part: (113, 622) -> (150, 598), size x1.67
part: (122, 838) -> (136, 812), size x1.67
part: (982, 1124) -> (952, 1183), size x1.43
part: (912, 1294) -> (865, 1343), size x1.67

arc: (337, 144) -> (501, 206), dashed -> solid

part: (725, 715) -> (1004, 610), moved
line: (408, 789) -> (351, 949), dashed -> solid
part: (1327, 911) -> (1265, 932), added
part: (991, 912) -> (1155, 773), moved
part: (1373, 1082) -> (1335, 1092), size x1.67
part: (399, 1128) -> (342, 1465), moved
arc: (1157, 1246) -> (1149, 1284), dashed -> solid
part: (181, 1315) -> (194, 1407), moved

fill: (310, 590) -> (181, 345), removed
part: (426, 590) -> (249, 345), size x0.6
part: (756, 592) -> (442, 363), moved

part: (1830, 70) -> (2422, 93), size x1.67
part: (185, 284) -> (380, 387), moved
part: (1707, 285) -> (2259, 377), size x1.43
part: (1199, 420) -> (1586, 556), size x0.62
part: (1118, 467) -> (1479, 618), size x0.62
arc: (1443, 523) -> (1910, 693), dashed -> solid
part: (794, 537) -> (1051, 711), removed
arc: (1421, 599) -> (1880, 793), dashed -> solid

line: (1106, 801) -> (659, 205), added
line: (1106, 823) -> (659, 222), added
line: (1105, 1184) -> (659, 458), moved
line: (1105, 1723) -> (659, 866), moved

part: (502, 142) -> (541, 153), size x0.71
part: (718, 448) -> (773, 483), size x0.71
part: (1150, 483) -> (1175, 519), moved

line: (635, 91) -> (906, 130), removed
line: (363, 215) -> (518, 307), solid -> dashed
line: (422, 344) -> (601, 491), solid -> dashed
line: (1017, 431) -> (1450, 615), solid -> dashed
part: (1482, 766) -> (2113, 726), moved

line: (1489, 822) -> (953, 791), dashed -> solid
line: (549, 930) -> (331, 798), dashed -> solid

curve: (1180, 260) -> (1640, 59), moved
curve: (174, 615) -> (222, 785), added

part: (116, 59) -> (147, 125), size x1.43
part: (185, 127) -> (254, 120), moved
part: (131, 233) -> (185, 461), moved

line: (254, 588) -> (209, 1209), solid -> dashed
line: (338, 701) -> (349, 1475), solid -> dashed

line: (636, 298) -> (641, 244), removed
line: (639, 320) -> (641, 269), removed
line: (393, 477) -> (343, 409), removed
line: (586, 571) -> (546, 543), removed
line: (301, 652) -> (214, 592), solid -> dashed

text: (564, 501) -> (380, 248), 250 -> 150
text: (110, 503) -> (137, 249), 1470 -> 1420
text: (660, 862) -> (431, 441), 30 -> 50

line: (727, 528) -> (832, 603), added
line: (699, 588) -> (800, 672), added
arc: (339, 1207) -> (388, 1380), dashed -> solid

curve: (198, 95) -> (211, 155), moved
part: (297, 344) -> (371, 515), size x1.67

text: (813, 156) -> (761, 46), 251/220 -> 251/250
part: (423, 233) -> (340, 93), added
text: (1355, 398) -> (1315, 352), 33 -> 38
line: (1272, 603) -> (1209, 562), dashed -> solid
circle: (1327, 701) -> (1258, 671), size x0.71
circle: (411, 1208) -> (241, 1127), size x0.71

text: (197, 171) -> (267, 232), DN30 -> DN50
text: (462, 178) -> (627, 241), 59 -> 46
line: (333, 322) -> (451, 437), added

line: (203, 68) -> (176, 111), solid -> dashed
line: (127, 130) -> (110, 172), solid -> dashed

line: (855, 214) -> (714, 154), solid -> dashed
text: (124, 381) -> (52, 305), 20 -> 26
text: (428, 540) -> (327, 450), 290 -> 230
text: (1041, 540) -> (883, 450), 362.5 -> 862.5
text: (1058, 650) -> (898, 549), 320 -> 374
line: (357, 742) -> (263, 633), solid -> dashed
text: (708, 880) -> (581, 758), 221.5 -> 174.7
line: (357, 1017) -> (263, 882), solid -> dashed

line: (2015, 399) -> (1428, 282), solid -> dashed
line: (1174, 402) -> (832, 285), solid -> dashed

+ + + + +

▶ **Work order**
Write the whole listing out again. Keep every line exactly as it is.

▶ **Answer below**
part: (113, 622) -> (150, 598), size x1.67
part: (122, 838) -> (136, 812), size x1.67
part: (982, 1124) -> (952, 1183), size x1.43
part: (912, 1294) -> (865, 1343), size x1.67

arc: (337, 144) -> (501, 206), dashed -> solid

part: (725, 715) -> (1004, 610), moved
line: (408, 789) -> (351, 949), dashed -> solid
part: (1327, 911) -> (1265, 932), added
part: (991, 912) -> (1155, 773), moved
part: (1373, 1082) -> (1335, 1092), size x1.67
part: (399, 1128) -> (342, 1465), moved
arc: (1157, 1246) -> (1149, 1284), dashed -> solid
part: (181, 1315) -> (194, 1407), moved

fill: (310, 590) -> (181, 345), removed
part: (426, 590) -> (249, 345), size x0.6
part: (756, 592) -> (442, 363), moved

part: (1830, 70) -> (2422, 93), size x1.67
part: (185, 284) -> (380, 387), moved
part: (1707, 285) -> (2259, 377), size x1.43
part: (1199, 420) -> (1586, 556), size x0.62
part: (1118, 467) -> (1479, 618), size x0.62
arc: (1443, 523) -> (1910, 693), dashed -> solid
part: (794, 537) -> (1051, 711), removed
arc: (1421, 599) -> (1880, 793), dashed -> solid

line: (1106, 801) -> (659, 205), added
line: (1106, 823) -> (659, 222), added
line: (1105, 1184) -> (659, 458), moved
line: (1105, 1723) -> (659, 866), moved

part: (502, 142) -> (541, 153), size x0.71
part: (718, 448) -> (773, 483), size x0.71
part: (1150, 483) -> (1175, 519), moved

line: (635, 91) -> (906, 130), removed
line: (363, 215) -> (518, 307), solid -> dashed
line: (422, 344) -> (601, 491), solid -> dashed
line: (1017, 431) -> (1450, 615), solid -> dashed
part: (1482, 766) -> (2113, 726), moved

line: (1489, 822) -> (953, 791), dashed -> solid
line: (549, 930) -> (331, 798), dashed -> solid

curve: (1180, 260) -> (1640, 59), moved
curve: (174, 615) -> (222, 785), added

part: (116, 59) -> (147, 125), size x1.43
part: (185, 127) -> (254, 120), moved
part: (131, 233) -> (185, 461), moved

line: (254, 588) -> (209, 1209), solid -> dashed
line: (338, 701) -> (349, 1475), solid -> dashed

line: (636, 298) -> (641, 244), removed
line: (639, 320) -> (641, 269), removed
line: (393, 477) -> (343, 409), removed
line: (586, 571) -> (546, 543), removed
line: (301, 652) -> (214, 592), solid -> dashed

text: (564, 501) -> (380, 248), 250 -> 150
text: (110, 503) -> (137, 249), 1470 -> 1420
text: (660, 862) -> (431, 441), 30 -> 50

line: (727, 528) -> (832, 603), added
line: (699, 588) -> (800, 672), added
arc: (339, 1207) -> (388, 1380), dashed -> solid

curve: (198, 95) -> (211, 155), moved
part: (297, 344) -> (371, 515), size x1.67

text: (813, 156) -> (761, 46), 251/220 -> 251/250
part: (423, 233) -> (340, 93), added
text: (1355, 398) -> (1315, 352), 33 -> 38
line: (1272, 603) -> (1209, 562), dashed -> solid
circle: (1327, 701) -> (1258, 671), size x0.71
circle: (411, 1208) -> (241, 1127), size x0.71

text: (197, 171) -> (267, 232), DN30 -> DN50
text: (462, 178) -> (627, 241), 59 -> 46
line: (333, 322) -> (451, 437), added

line: (203, 68) -> (176, 111), solid -> dashed
line: (127, 130) -> (110, 172), solid -> dashed

line: (855, 214) -> (714, 154), solid -> dashed
text: (124, 381) -> (52, 305), 20 -> 26
text: (428, 540) -> (327, 450), 290 -> 230
text: (1041, 540) -> (883, 450), 362.5 -> 862.5
text: (1058, 650) -> (898, 549), 320 -> 374
line: (357, 742) -> (263, 633), solid -> dashed
text: (708, 880) -> (581, 758), 221.5 -> 174.7
line: (357, 1017) -> (263, 882), solid -> dashed

line: (2015, 399) -> (1428, 282), solid -> dashed
line: (1174, 402) -> (832, 285), solid -> dashed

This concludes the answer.